Highly available Wowza cluster

Hi,

I’m gathering information on how to implement a highly available Wowza cluster.

We are currently using wowza On-Premise for both live streaming video and creating m3u8 playlists from existing video files.

How could we handle the loss of a Wowza node seamlessly, as we are behind an Application Load Balancer ?

Maybe there are some temporary files that can be shared between the nodes through a common file system, that would be picked-up if one instance is lost ?

Or are there any internal feature that could help us ?

Thank you !

I do not think that I know of any communication mechanism amongst nodes in a cluster. Isn’t that what health checks are for ?

Ideally on aws platforms load balancer will identify a bad node and terminate it and there would be a policy in place to replace it to keep up with min nodes. So if you are building on premises you have to build this yourself.

As for detecting node crash you can have a script on instance to check availability of service and ping over http. If that detects failure it must notify to somewhere.

For high availability one crucial point is to create duplicate setups in different regions or locations. This is separate from the failure detection and recovery system. With both combined you get truly high availability.

1 Like

If your desired output is HTTP-based protocols only (HLS / MPEG-DASH) and no other, then I’d probably build a K8S cluster and have an Nginx Ingress in front of a WSE Deployment and then define a Health Check of course.

You can set up a single replica which will make sure one Pod is running at any given time, but it’ll cause a few seconds of downtime in case of a WSE crash because a new Pod must be launched. Alternatively you can run 2 replicas and have an Primary/Backup configuration defined in the Nginx that basically functions as a reverse Proxy.

You can also do this without K8S of course, simply have 2 machines that run side by side and an Nginx Proxy in front, but then your proxy becomes the SPOF.

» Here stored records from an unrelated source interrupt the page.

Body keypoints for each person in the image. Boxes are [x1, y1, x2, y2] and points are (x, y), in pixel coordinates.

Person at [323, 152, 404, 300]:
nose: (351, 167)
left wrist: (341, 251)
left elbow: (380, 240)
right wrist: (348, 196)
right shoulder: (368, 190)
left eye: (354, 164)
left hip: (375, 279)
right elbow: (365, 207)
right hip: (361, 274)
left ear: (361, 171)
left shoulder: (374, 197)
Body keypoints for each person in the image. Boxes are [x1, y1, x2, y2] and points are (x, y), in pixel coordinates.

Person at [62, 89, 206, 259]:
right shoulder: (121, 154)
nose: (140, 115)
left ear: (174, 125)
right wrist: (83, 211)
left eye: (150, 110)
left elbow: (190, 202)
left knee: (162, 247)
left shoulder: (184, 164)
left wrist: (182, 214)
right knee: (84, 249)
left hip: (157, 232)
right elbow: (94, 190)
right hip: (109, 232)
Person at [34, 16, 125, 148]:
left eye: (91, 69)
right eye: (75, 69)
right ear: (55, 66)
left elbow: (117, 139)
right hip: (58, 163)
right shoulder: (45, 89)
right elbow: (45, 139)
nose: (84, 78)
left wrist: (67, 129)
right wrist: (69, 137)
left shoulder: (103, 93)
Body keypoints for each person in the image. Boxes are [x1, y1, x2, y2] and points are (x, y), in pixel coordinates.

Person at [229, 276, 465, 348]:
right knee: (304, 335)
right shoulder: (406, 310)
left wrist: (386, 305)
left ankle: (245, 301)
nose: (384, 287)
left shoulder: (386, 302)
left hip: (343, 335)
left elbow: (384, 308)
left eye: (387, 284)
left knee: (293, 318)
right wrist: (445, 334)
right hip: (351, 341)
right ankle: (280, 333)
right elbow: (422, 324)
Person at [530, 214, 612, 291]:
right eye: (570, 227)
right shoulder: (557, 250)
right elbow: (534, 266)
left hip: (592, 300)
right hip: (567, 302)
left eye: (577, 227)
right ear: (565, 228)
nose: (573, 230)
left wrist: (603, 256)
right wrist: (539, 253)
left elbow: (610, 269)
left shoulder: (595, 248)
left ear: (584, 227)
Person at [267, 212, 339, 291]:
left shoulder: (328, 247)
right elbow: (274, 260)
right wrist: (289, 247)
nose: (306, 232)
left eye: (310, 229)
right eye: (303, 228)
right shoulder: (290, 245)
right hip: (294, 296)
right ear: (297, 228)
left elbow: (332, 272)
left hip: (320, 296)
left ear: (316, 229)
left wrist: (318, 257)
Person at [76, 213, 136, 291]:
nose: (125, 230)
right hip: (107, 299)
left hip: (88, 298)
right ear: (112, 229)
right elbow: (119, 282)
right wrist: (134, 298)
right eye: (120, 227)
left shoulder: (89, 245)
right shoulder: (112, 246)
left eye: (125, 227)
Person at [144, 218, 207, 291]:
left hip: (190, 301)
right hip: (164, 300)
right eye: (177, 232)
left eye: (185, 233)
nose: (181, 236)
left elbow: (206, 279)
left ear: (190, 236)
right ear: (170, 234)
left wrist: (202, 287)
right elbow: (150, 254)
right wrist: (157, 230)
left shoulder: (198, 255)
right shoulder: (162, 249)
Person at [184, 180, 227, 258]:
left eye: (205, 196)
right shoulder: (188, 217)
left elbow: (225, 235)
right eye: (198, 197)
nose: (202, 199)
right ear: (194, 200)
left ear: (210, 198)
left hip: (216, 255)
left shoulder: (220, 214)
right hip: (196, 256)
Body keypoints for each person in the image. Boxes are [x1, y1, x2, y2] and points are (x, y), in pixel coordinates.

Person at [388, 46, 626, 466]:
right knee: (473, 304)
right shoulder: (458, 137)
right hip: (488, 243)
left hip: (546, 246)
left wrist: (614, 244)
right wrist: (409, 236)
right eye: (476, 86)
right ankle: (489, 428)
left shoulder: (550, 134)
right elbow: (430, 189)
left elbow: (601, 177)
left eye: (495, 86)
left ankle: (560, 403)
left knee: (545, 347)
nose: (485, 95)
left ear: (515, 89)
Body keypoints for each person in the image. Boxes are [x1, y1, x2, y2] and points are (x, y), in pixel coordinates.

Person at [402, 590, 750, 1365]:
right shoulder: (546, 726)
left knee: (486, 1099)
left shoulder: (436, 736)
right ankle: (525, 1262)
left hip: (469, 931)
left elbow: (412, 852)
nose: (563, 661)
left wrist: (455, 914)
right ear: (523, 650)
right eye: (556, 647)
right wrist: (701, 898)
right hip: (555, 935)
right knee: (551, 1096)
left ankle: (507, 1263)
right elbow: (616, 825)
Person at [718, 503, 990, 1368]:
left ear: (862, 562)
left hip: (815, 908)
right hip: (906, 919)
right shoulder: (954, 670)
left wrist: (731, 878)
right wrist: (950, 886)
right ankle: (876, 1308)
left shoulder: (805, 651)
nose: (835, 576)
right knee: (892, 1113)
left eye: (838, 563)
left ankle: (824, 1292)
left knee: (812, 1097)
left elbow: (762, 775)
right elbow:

Regardless of the approach, you will always have the challenge that there are two separate packagers. Both WSE’s will create HLS chunks and/or MPEG-DASH segments independently, and there’s no guarantee that the chunks will be in-sync between the two machines. That means that you can’t switch seamlessly from Primary to Backup as that will confuse the player. Even though it may be synced for some time, you should incorporate in your design that there may be a time difference eventually. You could do testing and figure out how long the sync lasts on average, then decide if that’s an acceptable failover solution for your case.

If guaranteed sync is a requirement then you may need to reconsider your choice for WSE, and you may also need to replace your encoders.

1 Like

If it’s on AWS, then there would be no need for K8S but you could still use the Proxy model; or you can have a Health Check running in AWS that triggers a Lambda function to control how many EC2s with WSE should be running, and then control your LB to point to one of them as a Primary.

I’d probably never recommend an NLB/ALB with Round-Robin pointing directly to your WSEs for the sake of fail-over/high-availability.

1 Like

It is indeed on AWS.

So if we imagine I have 2 wowza instances in 2 separated EC2, behind an ALB or NLB, I’m streaming an RTMP stream on one instance, and this instance crashes for some reason, the is no built in way to rebalance to the second instance ?

From the consumer POV, he will be reading an HLS stream, he will just stop seing the stream ?

Or thanks to the ALB, he will just witness a cut in the stream (during the rebalancing) and re-start seing the stream ?

Sorry for the late response. Remember that RTMP is a session based-protocol, so when you send your stream to one of the two EC2 instances, and that instance crashes, your encoder will have to reconnect, even when you use a NLB between your encoder and the instances.

If you use an ALB or NLB for the output, when server #1 crashes, the LB will logically route HTTP requests to server #2, but there’s no guarantee that it will be in sync with #1, so the player may get an error. It’s up to the player - or how you have configured the player - to decide what happens in that case. Some players reconnect automatically, others will simply stop.

Best practice is probably to write some JavaScript against the player’s API so that they player automatically restarts when it stops. But then, if you’re Live streaming an event, you’ll have to notify your front-end when the event stops, thus when the stream ends, or your player may try to restart indefinitely.

Back to syncing server #1 and #2 - there may be some way to sync if you can use an external clock (will require customization of the packager in Wowza), or if you use a HTTP proxy with some intelligence between the LB and the EC2 instances, e.g. rewrite the chunk names and/or use EXT-X-DISCONTINUITY in the chunklist That’s just thinking out loud though, would require some research and experimenting.